Museum open Weds–Mon, Sea Center on Stearns Wharf open daily; both 10:00 AM–5:00 PM


See our handy guide to critters found in local homes and our Central Coast Butterfly FAQ. Browse the insects and other terrestrial arthropods we’ve identified. Check out local marine invertebrates, particularly bivalve mollusks and intertidal organisms.



Can you tell what type of grasshopper this is? I saw it out at UCSB West Campus.

Thank you!


Kevin, Goleta - May 15, 2023

Curator Response

Hi Kevin,

Thanks for sharing your grasshopper.

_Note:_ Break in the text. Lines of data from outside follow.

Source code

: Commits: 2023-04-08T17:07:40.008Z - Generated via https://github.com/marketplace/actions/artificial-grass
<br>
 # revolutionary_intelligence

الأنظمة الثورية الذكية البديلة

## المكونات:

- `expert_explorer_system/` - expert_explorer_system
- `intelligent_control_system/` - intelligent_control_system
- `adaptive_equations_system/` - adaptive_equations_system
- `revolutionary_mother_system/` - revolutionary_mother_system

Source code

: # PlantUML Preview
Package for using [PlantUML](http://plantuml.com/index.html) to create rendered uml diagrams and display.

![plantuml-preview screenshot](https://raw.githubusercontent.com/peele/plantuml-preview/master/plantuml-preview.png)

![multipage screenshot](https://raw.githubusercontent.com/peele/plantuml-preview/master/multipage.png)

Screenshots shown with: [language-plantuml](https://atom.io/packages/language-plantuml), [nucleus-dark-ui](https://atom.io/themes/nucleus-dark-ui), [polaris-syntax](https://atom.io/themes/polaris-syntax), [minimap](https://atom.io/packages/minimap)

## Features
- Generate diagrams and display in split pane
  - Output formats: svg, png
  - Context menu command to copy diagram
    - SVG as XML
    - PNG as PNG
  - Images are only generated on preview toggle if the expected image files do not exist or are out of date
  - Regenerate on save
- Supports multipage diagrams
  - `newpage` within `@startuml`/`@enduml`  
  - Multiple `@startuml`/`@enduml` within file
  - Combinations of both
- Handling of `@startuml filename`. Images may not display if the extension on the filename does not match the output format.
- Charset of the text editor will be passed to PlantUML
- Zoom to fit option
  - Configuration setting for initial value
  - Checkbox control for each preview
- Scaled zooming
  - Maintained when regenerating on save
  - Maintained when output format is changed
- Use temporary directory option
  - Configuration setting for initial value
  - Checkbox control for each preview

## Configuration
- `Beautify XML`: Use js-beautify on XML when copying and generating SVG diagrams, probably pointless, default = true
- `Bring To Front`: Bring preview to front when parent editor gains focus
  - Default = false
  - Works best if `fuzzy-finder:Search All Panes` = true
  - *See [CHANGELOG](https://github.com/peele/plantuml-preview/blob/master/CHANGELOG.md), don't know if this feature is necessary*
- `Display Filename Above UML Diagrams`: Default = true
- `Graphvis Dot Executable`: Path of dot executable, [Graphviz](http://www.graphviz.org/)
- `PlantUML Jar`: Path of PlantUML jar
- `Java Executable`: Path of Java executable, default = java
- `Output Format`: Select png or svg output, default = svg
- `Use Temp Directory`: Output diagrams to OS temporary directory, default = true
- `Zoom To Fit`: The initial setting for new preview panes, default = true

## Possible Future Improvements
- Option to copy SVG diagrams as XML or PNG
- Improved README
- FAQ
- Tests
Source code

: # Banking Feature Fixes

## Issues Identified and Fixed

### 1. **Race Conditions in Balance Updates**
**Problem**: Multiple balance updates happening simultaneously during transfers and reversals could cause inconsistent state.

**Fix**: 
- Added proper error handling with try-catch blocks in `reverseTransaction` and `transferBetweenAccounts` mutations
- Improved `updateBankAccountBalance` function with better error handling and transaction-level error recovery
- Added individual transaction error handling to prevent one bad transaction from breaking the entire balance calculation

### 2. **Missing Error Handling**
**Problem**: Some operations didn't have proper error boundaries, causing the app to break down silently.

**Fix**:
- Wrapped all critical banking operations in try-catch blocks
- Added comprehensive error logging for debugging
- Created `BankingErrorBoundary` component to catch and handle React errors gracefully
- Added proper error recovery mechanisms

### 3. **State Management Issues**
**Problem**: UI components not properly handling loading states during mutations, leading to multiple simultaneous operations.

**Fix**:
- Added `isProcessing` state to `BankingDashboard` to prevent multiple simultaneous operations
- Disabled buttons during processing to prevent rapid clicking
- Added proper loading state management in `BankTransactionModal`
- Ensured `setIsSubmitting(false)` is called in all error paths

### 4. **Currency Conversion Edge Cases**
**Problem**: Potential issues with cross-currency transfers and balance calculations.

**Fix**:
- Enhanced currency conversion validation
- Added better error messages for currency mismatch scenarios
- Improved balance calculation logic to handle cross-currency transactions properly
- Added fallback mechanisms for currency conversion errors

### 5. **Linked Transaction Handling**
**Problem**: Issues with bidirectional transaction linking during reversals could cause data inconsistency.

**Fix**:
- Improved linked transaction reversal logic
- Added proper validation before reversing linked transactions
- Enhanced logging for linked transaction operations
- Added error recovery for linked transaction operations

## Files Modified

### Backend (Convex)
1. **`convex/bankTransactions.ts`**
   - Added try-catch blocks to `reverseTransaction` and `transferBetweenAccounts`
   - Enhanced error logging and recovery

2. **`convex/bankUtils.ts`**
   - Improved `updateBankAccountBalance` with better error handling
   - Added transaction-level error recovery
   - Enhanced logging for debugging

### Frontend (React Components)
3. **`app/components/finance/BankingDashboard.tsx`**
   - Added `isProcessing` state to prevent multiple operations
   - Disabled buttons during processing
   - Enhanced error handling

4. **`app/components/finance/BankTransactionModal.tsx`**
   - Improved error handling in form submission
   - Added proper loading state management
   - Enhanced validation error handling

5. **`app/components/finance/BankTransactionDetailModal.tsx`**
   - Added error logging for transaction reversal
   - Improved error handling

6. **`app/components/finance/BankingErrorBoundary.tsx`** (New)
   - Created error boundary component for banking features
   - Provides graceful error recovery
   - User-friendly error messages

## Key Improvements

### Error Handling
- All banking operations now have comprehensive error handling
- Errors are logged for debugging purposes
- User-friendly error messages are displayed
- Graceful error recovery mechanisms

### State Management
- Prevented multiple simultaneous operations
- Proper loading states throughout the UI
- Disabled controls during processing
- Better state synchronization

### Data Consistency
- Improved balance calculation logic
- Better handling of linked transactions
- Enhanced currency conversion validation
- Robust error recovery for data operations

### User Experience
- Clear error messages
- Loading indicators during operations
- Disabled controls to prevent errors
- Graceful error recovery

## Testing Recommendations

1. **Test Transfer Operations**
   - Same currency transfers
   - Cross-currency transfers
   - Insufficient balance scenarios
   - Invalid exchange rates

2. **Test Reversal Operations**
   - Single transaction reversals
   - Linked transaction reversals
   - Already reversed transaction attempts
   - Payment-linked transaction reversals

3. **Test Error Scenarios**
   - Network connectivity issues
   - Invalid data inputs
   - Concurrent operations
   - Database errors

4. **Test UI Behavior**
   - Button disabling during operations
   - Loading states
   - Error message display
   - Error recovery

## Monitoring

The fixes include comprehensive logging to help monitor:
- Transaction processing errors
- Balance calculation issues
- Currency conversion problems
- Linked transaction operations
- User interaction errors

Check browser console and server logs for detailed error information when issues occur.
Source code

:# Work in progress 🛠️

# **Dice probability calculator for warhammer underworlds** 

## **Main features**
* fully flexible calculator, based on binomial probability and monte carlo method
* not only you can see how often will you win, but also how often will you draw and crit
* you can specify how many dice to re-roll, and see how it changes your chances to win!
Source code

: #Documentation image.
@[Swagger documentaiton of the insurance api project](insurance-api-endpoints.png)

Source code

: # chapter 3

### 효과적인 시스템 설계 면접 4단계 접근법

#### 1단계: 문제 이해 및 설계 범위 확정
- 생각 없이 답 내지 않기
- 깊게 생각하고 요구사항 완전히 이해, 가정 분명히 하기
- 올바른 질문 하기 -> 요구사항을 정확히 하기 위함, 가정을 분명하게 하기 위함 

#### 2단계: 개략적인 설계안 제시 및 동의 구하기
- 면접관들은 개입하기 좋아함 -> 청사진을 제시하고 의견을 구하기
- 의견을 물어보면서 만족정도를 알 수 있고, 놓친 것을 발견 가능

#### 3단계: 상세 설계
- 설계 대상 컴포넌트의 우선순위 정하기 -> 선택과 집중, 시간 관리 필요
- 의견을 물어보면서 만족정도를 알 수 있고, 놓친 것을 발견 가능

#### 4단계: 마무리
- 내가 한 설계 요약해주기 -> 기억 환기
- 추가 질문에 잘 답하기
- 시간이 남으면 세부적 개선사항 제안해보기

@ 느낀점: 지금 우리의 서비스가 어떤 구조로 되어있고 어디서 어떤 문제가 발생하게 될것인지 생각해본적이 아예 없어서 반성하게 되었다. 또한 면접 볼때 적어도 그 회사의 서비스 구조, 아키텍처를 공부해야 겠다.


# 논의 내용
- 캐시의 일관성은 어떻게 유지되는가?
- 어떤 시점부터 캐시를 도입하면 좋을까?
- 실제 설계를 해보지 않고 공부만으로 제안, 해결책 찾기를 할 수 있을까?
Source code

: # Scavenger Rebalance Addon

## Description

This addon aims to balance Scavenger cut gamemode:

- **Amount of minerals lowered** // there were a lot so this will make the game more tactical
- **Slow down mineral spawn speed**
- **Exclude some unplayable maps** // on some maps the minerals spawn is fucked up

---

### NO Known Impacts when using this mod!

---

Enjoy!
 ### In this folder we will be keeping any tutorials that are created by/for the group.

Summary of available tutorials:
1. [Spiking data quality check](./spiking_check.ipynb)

This is is an adult of one of the band-winged grasshoppers (family Acrididae, subfamily Oedipodinae), probably the species Trimerotropis pallidipennis, the Pallid-winged Grasshopper, judging by the pattern, coloration, and overall proportions. Members of this subfamily are called band-winged grasshoppers because their hind wing, hidden by the front wing at rest, often reveals a black band bordering striking colors when unfolded. This can be seen when these grasshoppers make one of their distinctive flying leaps, often accompanied by a loud crackling noise (called crepitation) produced when the membranes between the veins in the hind wings are suddenly popped taut. Trimerotropis pallidipennis reveals a pale yellowish hind wing, but other local members can display orange, pink, red, green, or even bright blue hind wings!

Stay curious,

Schlinger Chair and Curator of Entomology Matthew Gimmel, Ph.D.